Let me start by getting some cursory stuff out of the way: Mendel is a virtuoso for people who don’t normally go down for the usual wankery. Sure, you could easily put Oblivion on shuffle with Yngwie, Satriani, and Vai; but I don’t even keep those guys in my iTunes. While the hardcore fans of such monumental names may dispute my claims, I feel that what makes artists like Mendel more impressive is a profound vision for songwriting. Sure, Joe and Steve may be able to outshred me, but at the end of the day I really don’t give a shit unless it is enjoyable to listen to.
Fortunately, much like the previous Shaking Hands with the Devil and Subliminal Colors, Oblivion is anything but boring. The style feels less like a “look at me and how good I am” and more “let's build an awesome song.” There are inevitably those who will question the appeal of instrumental music, but I assure you that in this case vocals are utterly unnecessary. Mendel conveys more than enough emotion through his axe to engage the listener on a visceral level. Perhaps more importantly, I would say that he has stepped up his game in several areas.

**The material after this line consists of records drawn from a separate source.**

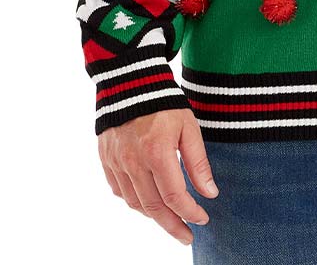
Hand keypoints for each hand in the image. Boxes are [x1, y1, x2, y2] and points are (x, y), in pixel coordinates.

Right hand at [98, 108, 218, 244]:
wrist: (130, 81)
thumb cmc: (165, 102)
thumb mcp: (189, 127)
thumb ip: (198, 162)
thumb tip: (210, 193)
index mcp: (157, 152)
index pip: (174, 197)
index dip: (190, 212)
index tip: (202, 219)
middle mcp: (134, 162)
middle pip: (153, 208)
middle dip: (173, 225)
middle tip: (187, 236)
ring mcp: (117, 163)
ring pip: (135, 203)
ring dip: (154, 217)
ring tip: (171, 220)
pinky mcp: (106, 160)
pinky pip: (120, 191)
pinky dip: (135, 202)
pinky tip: (148, 202)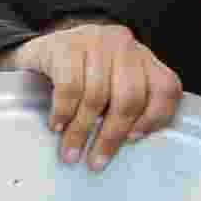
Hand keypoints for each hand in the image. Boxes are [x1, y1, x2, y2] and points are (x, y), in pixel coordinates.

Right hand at [0, 22, 182, 170]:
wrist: (35, 52)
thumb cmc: (76, 76)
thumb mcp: (109, 84)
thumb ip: (125, 103)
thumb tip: (127, 143)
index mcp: (142, 57)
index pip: (165, 87)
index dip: (154, 117)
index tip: (133, 140)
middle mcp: (123, 44)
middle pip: (130, 96)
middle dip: (112, 134)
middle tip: (96, 160)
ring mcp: (93, 40)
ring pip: (96, 95)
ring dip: (81, 130)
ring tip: (71, 151)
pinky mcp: (64, 45)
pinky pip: (69, 87)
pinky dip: (63, 112)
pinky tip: (56, 125)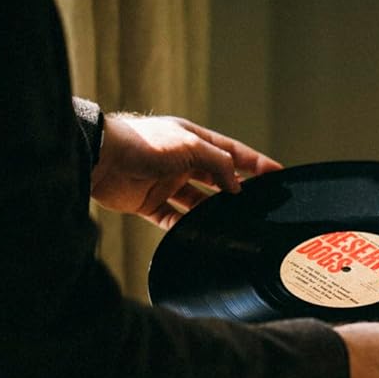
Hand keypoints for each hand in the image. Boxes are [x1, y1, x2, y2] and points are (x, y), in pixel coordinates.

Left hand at [89, 112, 282, 228]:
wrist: (100, 158)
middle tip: (259, 205)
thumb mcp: (190, 145)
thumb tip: (236, 185)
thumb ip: (219, 163)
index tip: (278, 174)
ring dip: (213, 212)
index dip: (256, 163)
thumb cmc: (143, 142)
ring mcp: (165, 183)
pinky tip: (199, 236)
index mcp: (193, 141)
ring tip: (231, 224)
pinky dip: (185, 228)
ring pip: (198, 202)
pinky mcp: (149, 203)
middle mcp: (181, 161)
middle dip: (237, 191)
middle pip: (217, 178)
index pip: (232, 153)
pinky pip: (173, 220)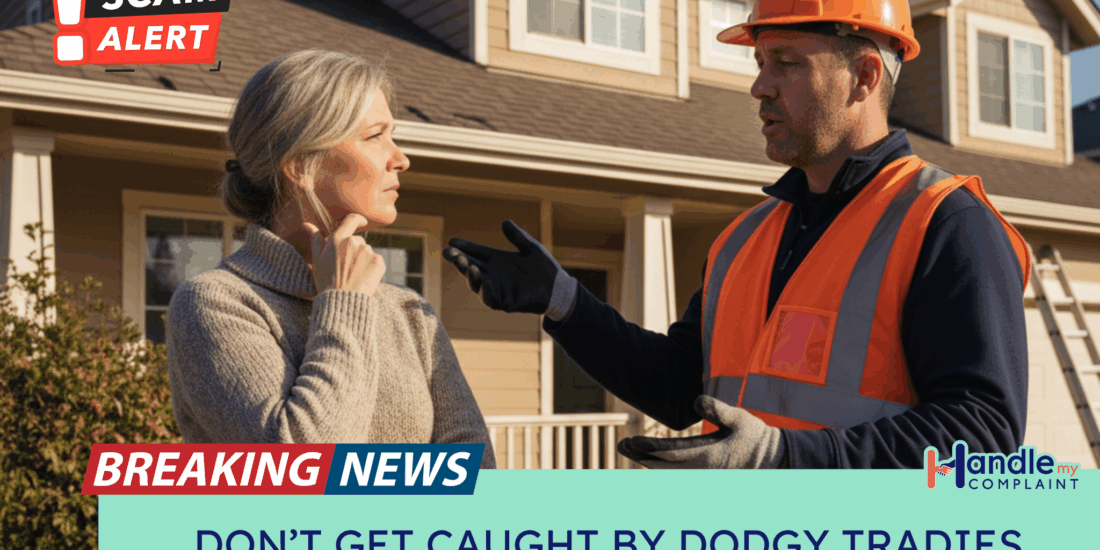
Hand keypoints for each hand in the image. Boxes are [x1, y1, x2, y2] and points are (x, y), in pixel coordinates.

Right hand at [303, 214, 385, 295]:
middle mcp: (354, 242)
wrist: (342, 301)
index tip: (361, 221)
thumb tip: (307, 224)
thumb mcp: (317, 259)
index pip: (352, 220)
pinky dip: (371, 267)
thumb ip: (315, 239)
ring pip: (366, 251)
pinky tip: (362, 278)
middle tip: (346, 267)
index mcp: (338, 238)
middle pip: (357, 240)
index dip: (357, 219)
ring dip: (362, 259)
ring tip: (353, 275)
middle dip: (353, 250)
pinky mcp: (378, 261)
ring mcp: (368, 251)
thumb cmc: (326, 281)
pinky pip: (376, 260)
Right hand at [443, 220, 575, 317]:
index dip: (464, 247)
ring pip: (476, 283)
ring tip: (466, 264)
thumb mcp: (531, 247)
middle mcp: (493, 274)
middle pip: (470, 267)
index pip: (475, 252)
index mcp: (497, 260)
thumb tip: (505, 222)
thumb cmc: (545, 267)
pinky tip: (481, 278)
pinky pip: (489, 297)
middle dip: (458, 260)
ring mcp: (497, 289)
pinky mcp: (504, 302)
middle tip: (449, 252)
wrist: (558, 288)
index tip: (452, 241)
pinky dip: (484, 288)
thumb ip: (518, 236)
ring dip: (469, 275)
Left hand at [617, 395, 785, 468]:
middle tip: (622, 445)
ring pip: (669, 472)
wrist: (776, 461)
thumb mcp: (741, 418)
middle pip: (664, 466)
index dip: (649, 449)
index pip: (671, 454)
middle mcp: (703, 470)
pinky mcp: (708, 476)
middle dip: (641, 456)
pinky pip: (679, 474)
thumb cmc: (758, 438)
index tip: (631, 442)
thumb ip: (718, 409)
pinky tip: (653, 461)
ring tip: (631, 450)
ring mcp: (705, 476)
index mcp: (709, 457)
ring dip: (649, 462)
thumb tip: (695, 401)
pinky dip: (664, 468)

For one, there seems to be a more cohesive vision and concept to the album as a whole. Though Mendel has assured me otherwise, it feels as though there is an underlying story and this is the soundtrack. The overall aesthetic definitely fits the sci-fi cover art (done by Sven de Caluwe). While each song does an exemplary job differentiating itself, there is a uniting theme to the general sound that just screams outer space.
This brings me to another level of innovation: Mendel seems to have stepped up his melding of effects and alternative instrumentation. There are moments right off the bat with “Discover” and the 8-bit-sounding intro to “Pulse” that add dimension and intrigue to the blistering compositions. The cascading delay effects at the beginning of “Horizon” are just keen for a guitar nerd like me, not to mention the addition of Wah-wah. Also, can I just say saxophone solo? This contribution to one my favorite tracks, “Horizon,” (courtesy of Reina van Triest) tickled me in all the right ways. Proggy keys, music box, choral synths: the list goes on, but none of it is phoned in.
Schmancy pedals and synthesizers aside, the basic (if you can call it that) guitar noodlery is still very much intact and as strong as ever. I never cease to be amazed at how many different styles Mendel manages to capture in a single cohesive piece; from the straight neo-classical solos to bangable prog-metal chord progressions that run the gamut from Protest the Hero to Enslaved. There are moments during “Oblivion Pt. 2” where I couldn't help but just smile, and there's a part about midway through where Mendel’s death metal proclivities creep through the cracks. You would think this would clash with the strange instrumentation that immediately follows, yet like everything else it somehow works. Last but not least, there are two exquisite guest solos from Benjamin Ellis (Bloodshot Dawn) and Jan Vermeulen (Mendel's former guitar teacher) that you do not want to miss.
Final word: Mendel has done it again. Foregoing the self-indulgent qualities associated with most virtuosos, Oblivion represents the union of vast technical ability with a commendable foundation of songwriting chops. That's not to mention the increased focus on overall concept and new musical additions. This is a must-have for guitar aficionados and a must-listen for any music fan whether you are into metal or not. You can stream the whole thing via bandcamp. At $7 for digital, this is a no-brainer purchase. The neat artwork might warrant picking up the digipack as well.